When an external stressor occurs it can feel like a huge change in our lives. Usually anxiety increases. We may not know how the external stressor will go or when it will change or even end. Being in the unknown about how an external stressor will turn out can increase anxiety.
This can lead to an increase in physical tension or tightness, worry and fear, anxiety about the future, loneliness and isolation. All of this can trigger feeling unsafe and ungrounded. You may experience a range of common reactions such as insomnia, difficulty concentrating, worrying, and irritability.
Here are seven helpful ways to reduce tension and cope during a stressful time.
Remember to breathe and take some deep breaths. Take a few simple breaths in through your nose and out through your mouth (gently in and gently out) when you wake up and throughout the day. Try breathing in and counting up to 4 (1-2-3-4) and breathing out and counting down to 1 (4-3-2-1). Taking 5-10 minutes to focus on breathing can help to ease muscle tension and restore energy.
Preserve your normal routine and the routines of those in your home. Keep to a regular sleep schedule, schedule meals, and, within reason, organize your days.
Practice self-care by being kind to yourself. It is more helpful to do the best you can and not impose harsh self-criticism.
Get outside daily.
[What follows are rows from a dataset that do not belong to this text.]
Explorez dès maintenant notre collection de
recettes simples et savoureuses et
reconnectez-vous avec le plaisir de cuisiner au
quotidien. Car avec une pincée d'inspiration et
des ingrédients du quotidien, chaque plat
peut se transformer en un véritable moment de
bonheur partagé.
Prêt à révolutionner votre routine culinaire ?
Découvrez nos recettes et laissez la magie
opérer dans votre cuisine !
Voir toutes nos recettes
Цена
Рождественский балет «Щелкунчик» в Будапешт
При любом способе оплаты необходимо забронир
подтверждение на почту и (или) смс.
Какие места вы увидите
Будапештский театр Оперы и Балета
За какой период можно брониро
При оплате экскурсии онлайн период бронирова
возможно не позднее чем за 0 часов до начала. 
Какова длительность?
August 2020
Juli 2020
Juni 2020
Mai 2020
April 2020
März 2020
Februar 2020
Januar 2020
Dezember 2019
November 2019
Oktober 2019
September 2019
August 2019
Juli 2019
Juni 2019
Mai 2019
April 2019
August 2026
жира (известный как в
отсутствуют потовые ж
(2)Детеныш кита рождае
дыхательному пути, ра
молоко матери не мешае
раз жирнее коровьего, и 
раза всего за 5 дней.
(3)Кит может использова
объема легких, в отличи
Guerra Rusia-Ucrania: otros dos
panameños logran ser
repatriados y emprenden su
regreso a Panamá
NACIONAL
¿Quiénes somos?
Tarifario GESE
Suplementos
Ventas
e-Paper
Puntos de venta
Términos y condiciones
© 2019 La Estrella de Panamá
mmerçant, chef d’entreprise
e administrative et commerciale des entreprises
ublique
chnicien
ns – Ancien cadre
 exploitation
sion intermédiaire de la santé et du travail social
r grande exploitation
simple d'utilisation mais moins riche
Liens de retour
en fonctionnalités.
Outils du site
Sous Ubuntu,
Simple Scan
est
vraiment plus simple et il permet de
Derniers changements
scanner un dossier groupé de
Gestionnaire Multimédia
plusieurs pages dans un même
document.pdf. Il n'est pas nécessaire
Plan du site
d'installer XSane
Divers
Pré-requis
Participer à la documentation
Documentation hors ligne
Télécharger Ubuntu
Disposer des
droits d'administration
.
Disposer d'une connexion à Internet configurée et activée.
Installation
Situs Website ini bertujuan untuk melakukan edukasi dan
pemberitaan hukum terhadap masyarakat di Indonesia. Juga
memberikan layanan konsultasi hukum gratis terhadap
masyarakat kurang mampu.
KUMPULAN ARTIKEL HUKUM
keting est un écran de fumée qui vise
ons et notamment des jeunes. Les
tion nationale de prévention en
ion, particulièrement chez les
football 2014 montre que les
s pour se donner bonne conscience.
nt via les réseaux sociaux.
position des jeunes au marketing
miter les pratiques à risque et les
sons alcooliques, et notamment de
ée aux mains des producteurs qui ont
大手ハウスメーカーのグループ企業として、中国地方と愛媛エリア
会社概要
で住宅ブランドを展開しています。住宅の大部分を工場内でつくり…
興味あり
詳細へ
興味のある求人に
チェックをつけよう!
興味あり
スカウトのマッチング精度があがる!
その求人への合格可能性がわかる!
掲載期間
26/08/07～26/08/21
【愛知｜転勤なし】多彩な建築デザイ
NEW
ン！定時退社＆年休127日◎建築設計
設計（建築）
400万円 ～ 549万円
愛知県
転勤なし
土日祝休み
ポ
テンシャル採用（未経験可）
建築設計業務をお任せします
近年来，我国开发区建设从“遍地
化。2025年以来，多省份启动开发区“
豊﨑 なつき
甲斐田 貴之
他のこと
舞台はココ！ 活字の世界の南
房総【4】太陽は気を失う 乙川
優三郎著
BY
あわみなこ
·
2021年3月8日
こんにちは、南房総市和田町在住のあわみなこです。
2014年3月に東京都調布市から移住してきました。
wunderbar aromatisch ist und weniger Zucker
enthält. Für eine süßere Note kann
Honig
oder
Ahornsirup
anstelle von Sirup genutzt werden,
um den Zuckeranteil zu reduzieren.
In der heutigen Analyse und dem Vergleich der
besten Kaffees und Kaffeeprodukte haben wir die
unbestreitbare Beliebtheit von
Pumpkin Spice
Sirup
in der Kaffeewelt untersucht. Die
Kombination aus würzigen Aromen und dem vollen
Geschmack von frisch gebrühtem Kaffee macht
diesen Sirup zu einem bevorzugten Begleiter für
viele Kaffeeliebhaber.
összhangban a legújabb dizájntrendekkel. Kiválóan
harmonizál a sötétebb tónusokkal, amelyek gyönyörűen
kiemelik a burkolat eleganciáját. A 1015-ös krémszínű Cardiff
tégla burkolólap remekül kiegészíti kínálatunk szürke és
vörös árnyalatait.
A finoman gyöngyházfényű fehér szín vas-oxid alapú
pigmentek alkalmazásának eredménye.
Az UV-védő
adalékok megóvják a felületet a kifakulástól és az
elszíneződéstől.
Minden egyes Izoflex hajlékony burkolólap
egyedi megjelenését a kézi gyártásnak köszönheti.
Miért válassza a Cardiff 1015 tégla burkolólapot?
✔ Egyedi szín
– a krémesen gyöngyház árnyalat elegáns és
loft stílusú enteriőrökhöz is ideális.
Take a short and brisk walk. Even if it is raining and cold, walk outside for a few minutes with a jacket and an umbrella. Take a minute to notice flowers and trees in bloom or the sounds of being outside. Ground yourself with these mindfulness questions: What sounds do I hear outside? What do I smell? What colors are the flowers and buds?
Stay in touch with family, friends, co-workers, and neighbors. Initiate a text chain or call someone. Organize a group Zoom meeting, or Skype or FaceTime. You are not alone.
Limit news consumption. While it is important to stay informed, perhaps read news online only a few times per day and for limited amounts of time. Stop reading or watching the news after a certain time at night. Refrain from the scapegoating of certain ethnic groups.
Contact your therapist to talk, and seek professional help from a trained psychotherapist. Help is widely available via video and phone. Talking helps and reaching out during a challenging time can be a source of strength.